Not really.  Who the hell would take me and my wife?  Canada's balking.
What about the rest of my family I leave behind?  Do I have the *money*
to emigrate?  My country's policies in several areas horrify me.  The
only thing I believe possible to me right now is wait it out, hope and
work for something better.  I'm not optimistic.  Right now, I can write
this sort of thing with impunity -- that is, right now no one will toss
me in prison.  That doesn't mean later this won't happen, and you really
don't want to be put in an American prison, particularly one in Louisiana.
It seems to me that I'm not a follower of anybody.  On the other hand,
I will do everything I can do to stay out of jail and to protect my wife,
my father, my sister, my brother-in-law, my nephews, etc.  etc.  It's
not heroic, but it's not particularly dishonorable, either.

>>Yeah.  And he wrote the Olympic Hymn to glorify Aryan athletes at the
>>expense of athletes of "inferior races." Again, what I've read in Del
>>Mar leads me to conclude he did it to get the Party off his back.
>
>That is your conclusion. My conclusion is different.

I refer you to the three-volume study by Norman Del Mar.

>>Was it brave?  No. But a refusal might have had consequences for people
>>he wanted to protect.
>
>The usual line of arguing.  Now we all know that Strauss was a rich man,
>famous.  He could have emigrated with the people he wanted to protect.
>Other composers acted so, he did not.  He preferred to stay in a country
>which made a travesty of human rights.

Yes, but if you follow the usual line of arguing plus your own admission
that the country made a travesty of human rights, what is so hard to
believe that reprisals wouldn't have been taken?

>>First, you're talking in hindsight.  A lot of people did leave, but a
>>lot of people were politically more astute than Strauss.
>
>Sorry but in times of tyranny it is a sin not to be politically astute.
>By the way, "youre talking in hindsight" is one of the typical lines of
>arguing against critics of Nazi Germany.  I know since I am German.
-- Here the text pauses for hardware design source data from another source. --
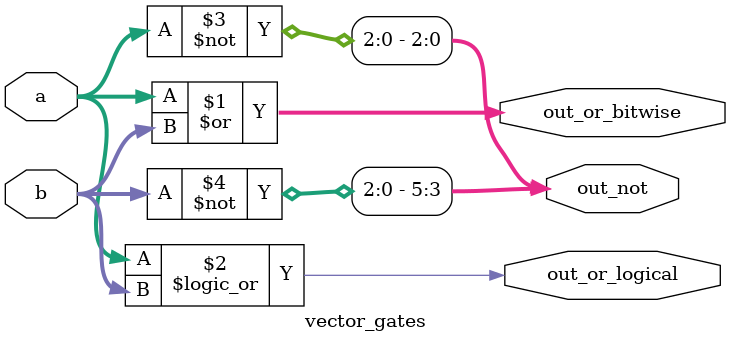
<source format=v>
`resetall
`timescale 1ns / 1ps
`default_nettype none

module vector_gates ( 
    input  wire [2:0] a,
    input  wire [2:0] b,
    output wire [2:0] out_or_bitwise,
    output wire       out_or_logical,
    output wire [5:0] out_not
);
    
    assign out_or_bitwise = a | b;
    assign out_or_logical = a || b;
    assign out_not = {~b, ~a};

endmodule
</source>
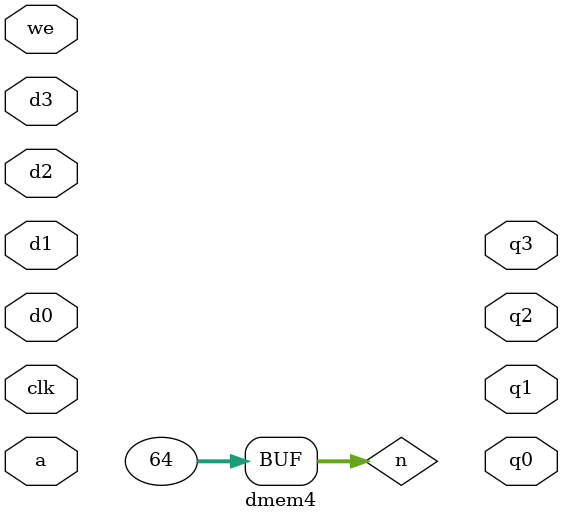
<source format=v>
 module dmem (
        input  wire        clk,
        input  wire        we,
        input  wire [5:0]  a,
        input  wire [31:0] d,
        output wire [31:0] q
    );

    reg [31:0] ram [0:63];

    integer n;

    initial begin
        for (n = 0; n < 64; n = n + 1) ram[n] = 32'hFFFFFFFF;
    end

    always @ (posedge clk) begin
        if (we) ram[a] <= d;
    end

    assign q = ram[a];
    
endmodule


 module dmem4 (
        input  wire        clk,
        input  wire        we,
        input  wire [5:0]  a,
        input  wire [31:0] d0,
        input  wire [31:0] d1,
        input  wire [31:0] d2,
        input  wire [31:0] d3,
        output wire [31:0] q0,
        output wire [31:0] q1,
        output wire [31:0] q2,
        output wire [31:0] q3
    );

    reg [31:0] ram [0:63];

    integer n;

    initial begin
        for (n = 0; n < 64; n = n + 1) ram[n] = 32'hFFFFFFFF;
    end

    always @ (posedge clk) begin
        if (we) ram[a] <= d;
    end

    assign q = ram[a];
    
endmodule
</source>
And I've lived in Germany, though I can't claim to know it as well as
you.  The only thing I can tell you is that you have a big book of
sinners.  Mine's a little thinner.

>>Second, he accepted the mostly-figurehead position in the early days
>>of the regime.  He very quickly regretted it, although not enough to
>>antagonize that regime.  Even so, his private letters were read, and
>>he was warned.
>
>Dont you think that it was relatively free of danger for him to resign
>from this post?

Obviously not.  See Del Mar.

>And dont you think that the regime was pretty nasty
>even in its early days?

It was *less* nasty.  Even the Nuremberg Laws were less nasty than the
camps.

>No, Strauss was driven by vanity and naivety
>to accept this post and never corrected this mistake.

Again, see Del Mar.

>I didnt mean to see a hero in Ullmann (I dont believe in heroism). I
>wanted to say that Orffs "ordeal" (three days questioning) has to be
>seen in perspective (gas chamber).

So if Orff had been sent to the gas chamber, it would have been morally
better for him?  This I don't understand.
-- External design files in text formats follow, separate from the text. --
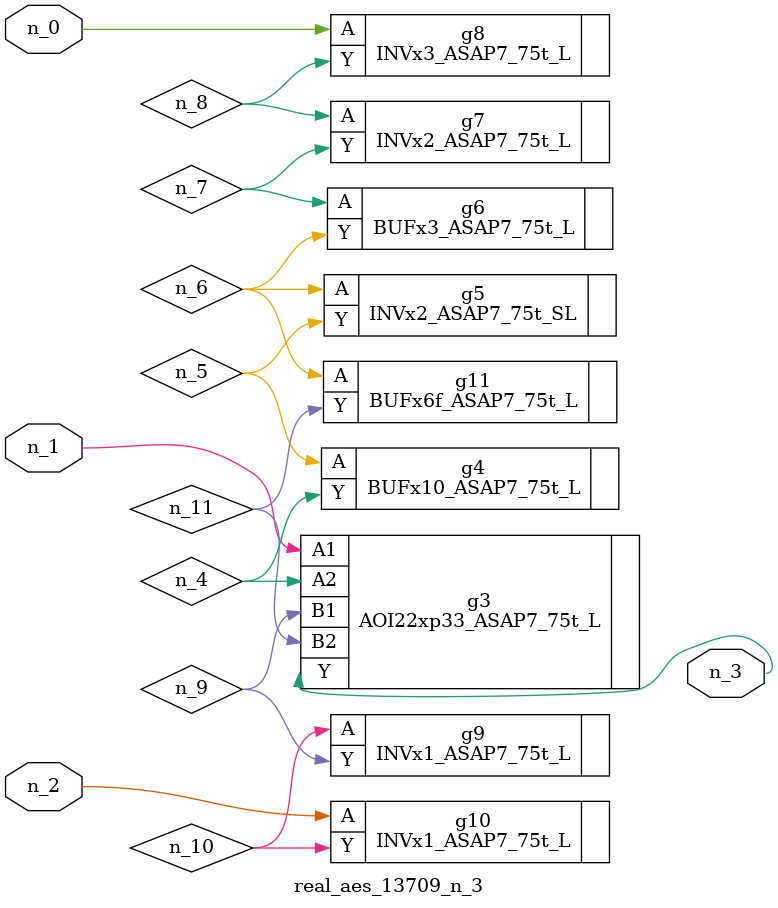
<source format=v>
module real_aes_13709_n_3 (n_0, n_2, n_1, n_3);
input n_0;
input n_2;
input n_1;
output n_3;
wire n_4;
wire n_5;
wire n_7;
wire n_9;
wire n_6;
wire n_8;
wire n_10;
wire n_11;
INVx3_ASAP7_75t_L g8 ( .A(n_0), .Y(n_8) );
AOI22xp33_ASAP7_75t_L g3 ( .A1(n_1), .A2(n_4), .B1(n_9), .B2(n_11), .Y(n_3) );
INVx1_ASAP7_75t_L g10 ( .A(n_2), .Y(n_10) );
BUFx10_ASAP7_75t_L g4 ( .A(n_5), .Y(n_4) );
INVx2_ASAP7_75t_SL g5 ( .A(n_6), .Y(n_5) );
BUFx6f_ASAP7_75t_L g11 ( .A(n_6), .Y(n_11) );
BUFx3_ASAP7_75t_L g6 ( .A(n_7), .Y(n_6) );
INVx2_ASAP7_75t_L g7 ( .A(n_8), .Y(n_7) );
INVx1_ASAP7_75t_L g9 ( .A(n_10), .Y(n_9) );
endmodule
</source>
>Sorry but I think that you do the very thing you accuse me of.  I am
>talking about the killing of composers because of their very "race" -
>and you are talking about the minor inconvenience of having an opera
>banned.

I am talking about the constant threat of death.  That composers, writers,
artists, and even non-composers, non-artists, etc.  were killed for
something they didn't do, but because of what they were, created an
atmosphere of terror.  What about the night of the long knives?  These
were *Nazis* who were killed by other Nazis.  I think all of those men
you dismiss were aware they and their loved ones could have been erased
on a whim.  Are you old enough to remember that time?  I'm not.  I'm
getting this second- and third-hand.

>>According to you, this must be in the music as well.  If you're simply
>>telling me that Strauss and Orff wrote some bad, boring pieces, I'll
>>agree, but why judge artists by their worst?  What's the point?  And,
>>if we do that, we should extend that practice to Mozart, Beethoven,
>>Wagner, and Schubert.
>
>I simply (again simplistic) dont see that much bad quality in Mozart,
>Beethoven, Wagner and Schubert as I see (and hear!) in Strauss and Orff.

I certainly do in Wagner's portrayals of Beckmesser and Mime, both of
which seem to me to come from a fairly ugly and extensive part of Wagner's
soul.  On the other hand, there's the wonderfully humane Hans Sachs and
the tortured, tragic Wotan.  In Strauss, you have an empty hymn, but you
also have Don Quixote and Eulenspiegel, as well as the Marschallin and
Barak, Danae, and the Empress.  However, I don't make the equation that
worth of music = worth of character.  I tend to think that creating art
is largely a skill.  If a composer writes a lousy piece, he's not
necessarily an SOB, and an SOB can write a great piece.  I'd prefer to
keep character out of it, since I don't know where it comes into creation,
and concentrate on the brilliance or the flaws of specific works.